> TO-DO LIST
(a) Answer these questions using the blog thread.
(i) Which three services does little red use?
(ii) How many times has Becs changed the name of the main blog?
(iii) What does rockygrace compare blogging to?
(b) Translate this sentence from the blog thread into Spanish: "I've changed the name of my main blog a half dozen times."
(c) Decide whether each statement agrees with the blog thread. Answer yes or no, and quote the words that decide it.
(i) Silk comments on other blogs only when there is something to contribute.
(ii) little red expects to stop blogging soon.
(iii) Becs keeps every "tough love" comment on the blog.

Here's the blog rule I can't follow: If someone comments on your blog you have to leave a comment on their blog. No. It's weird. I'll respond on my own blog, but if your blog is all photos of your baby and flowers, I can't make the fake small talk.

~~Silk said...

Oh, yeah. I hate that - when I do comment on someone's blog (which I do only when I feel I have something to contribute) and then BAM they're right back with a comment on mine. It does feel a bit forced somehow.

(I think some people do keep count, tit for tat, Ha ha I have more comments than you do.)

little red said...

Yeah. I Facebook, Twitter and blog. They all serve different purposes for me. I will probably never stop blogging because Facebook just doesn't have the security measures that LJ has, and there are WAY more people on FB that can get offended than read my blog.

I use Facebook for personal in-the-moment stuff, usually one or two sentences. I use Twitter when I want more people to see what I want to say, again a sentence or two, and it's more profound than in-the-moment. I use Lj when I have a lot to say about something and I need to get it out, vent or something like that, and I know I have a small readership that will not hate me for what I've written, even if they don't agree, or come and tell me flat out how I could be incorrect in my assumptions.

I think there are "unwritten" rules of on-line etiquette that everything should be all nicey-nice and no one should argue with anyone on-line. It's impolite, disrespectful and makes one look like a donkey's behind.

I can't say I agree with that bullpoopey either. If you're putting your stuff out there for public consumption, then prepare for people to disagree and don't get upset when they do.

As a matter of fact, I feel a blog post coming on right now. Catch you on the flip side!

rockygrace said...

Oh, boy, I'm going to have to check out your links - I'm always looking for new blogs to read.

That said, I don't usually comment unless I feel I've got something to add. I once left a comment that I *thought* was constructive on a blog, only to get firebombed by the blogger's other readers, so I try to avoid stirring the pot now.

I don't know if blogging is going to go away, but I don't plan on quitting anytime soon. It's like a journal for me - a journal that I probably would be too lazy to keep up if I didn't know that other people read it - sad, but true.

~~Silk said...

I just checked out some of those links, and man, I really have to clean it up! I'll try to get it done by next week....

Becs said...

I don't go for the 'tough love' comments on my blog. That's pretty close to being a troll in my book. For me, anyhow. I ignore and sometimes delete those because I don't feel they contribute anything.

I've changed the name of my main blog a half dozen times. Started at least five other blogs that just didn't take.

My blog is there because I don't talk to the wall a la Shirley Valentine.

Dataset rows:

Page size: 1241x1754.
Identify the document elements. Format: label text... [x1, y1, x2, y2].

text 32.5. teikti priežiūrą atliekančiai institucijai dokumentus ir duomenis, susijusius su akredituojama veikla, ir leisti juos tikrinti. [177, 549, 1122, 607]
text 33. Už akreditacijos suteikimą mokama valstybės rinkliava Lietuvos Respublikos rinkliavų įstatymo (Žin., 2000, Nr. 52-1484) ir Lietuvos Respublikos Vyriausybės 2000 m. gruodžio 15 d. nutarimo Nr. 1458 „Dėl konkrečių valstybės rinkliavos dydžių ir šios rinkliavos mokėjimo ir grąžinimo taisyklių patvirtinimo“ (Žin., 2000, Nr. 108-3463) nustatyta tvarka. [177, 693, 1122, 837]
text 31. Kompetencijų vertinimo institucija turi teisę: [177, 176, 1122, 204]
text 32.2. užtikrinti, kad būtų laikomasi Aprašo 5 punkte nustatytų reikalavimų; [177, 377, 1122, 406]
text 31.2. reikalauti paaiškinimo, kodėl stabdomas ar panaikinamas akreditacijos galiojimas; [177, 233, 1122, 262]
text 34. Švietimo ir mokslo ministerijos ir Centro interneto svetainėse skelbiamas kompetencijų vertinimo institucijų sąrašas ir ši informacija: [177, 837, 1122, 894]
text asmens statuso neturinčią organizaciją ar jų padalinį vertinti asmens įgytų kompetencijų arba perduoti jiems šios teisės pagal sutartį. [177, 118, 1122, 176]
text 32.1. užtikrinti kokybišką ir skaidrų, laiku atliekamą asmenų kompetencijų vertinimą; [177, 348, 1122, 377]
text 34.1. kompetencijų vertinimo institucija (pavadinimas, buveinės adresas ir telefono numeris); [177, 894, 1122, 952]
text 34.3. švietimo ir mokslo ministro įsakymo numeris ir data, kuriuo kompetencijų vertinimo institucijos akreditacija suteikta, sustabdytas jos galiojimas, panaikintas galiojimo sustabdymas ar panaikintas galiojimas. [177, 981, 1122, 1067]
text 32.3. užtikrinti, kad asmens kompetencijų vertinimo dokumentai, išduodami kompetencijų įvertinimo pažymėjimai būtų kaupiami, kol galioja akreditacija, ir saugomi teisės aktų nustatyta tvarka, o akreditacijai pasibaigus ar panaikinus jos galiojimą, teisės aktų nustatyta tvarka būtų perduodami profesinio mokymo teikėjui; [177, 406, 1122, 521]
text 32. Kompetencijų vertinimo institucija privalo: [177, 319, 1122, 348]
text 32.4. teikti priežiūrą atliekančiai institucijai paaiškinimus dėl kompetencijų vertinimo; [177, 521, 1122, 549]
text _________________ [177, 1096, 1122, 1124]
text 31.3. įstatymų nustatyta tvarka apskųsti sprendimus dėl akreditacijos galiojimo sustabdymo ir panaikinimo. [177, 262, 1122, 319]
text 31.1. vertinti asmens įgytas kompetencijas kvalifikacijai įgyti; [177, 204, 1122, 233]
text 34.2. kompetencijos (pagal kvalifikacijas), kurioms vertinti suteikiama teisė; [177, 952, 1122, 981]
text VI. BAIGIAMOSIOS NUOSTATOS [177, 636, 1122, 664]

> ANSWERS TO EACH TASK
(a)
(i) Facebook, Twitter and a blog.
(ii) A half dozen times.
(iii) A journal.

(b) He cambiado el nombre de mi blog principal media docena de veces.

(c)
(i) Yes: "which I do only when I feel I have something to contribute"
(ii) No: "I will probably never stop blogging"
(iii) No: "I ignore and sometimes delete those"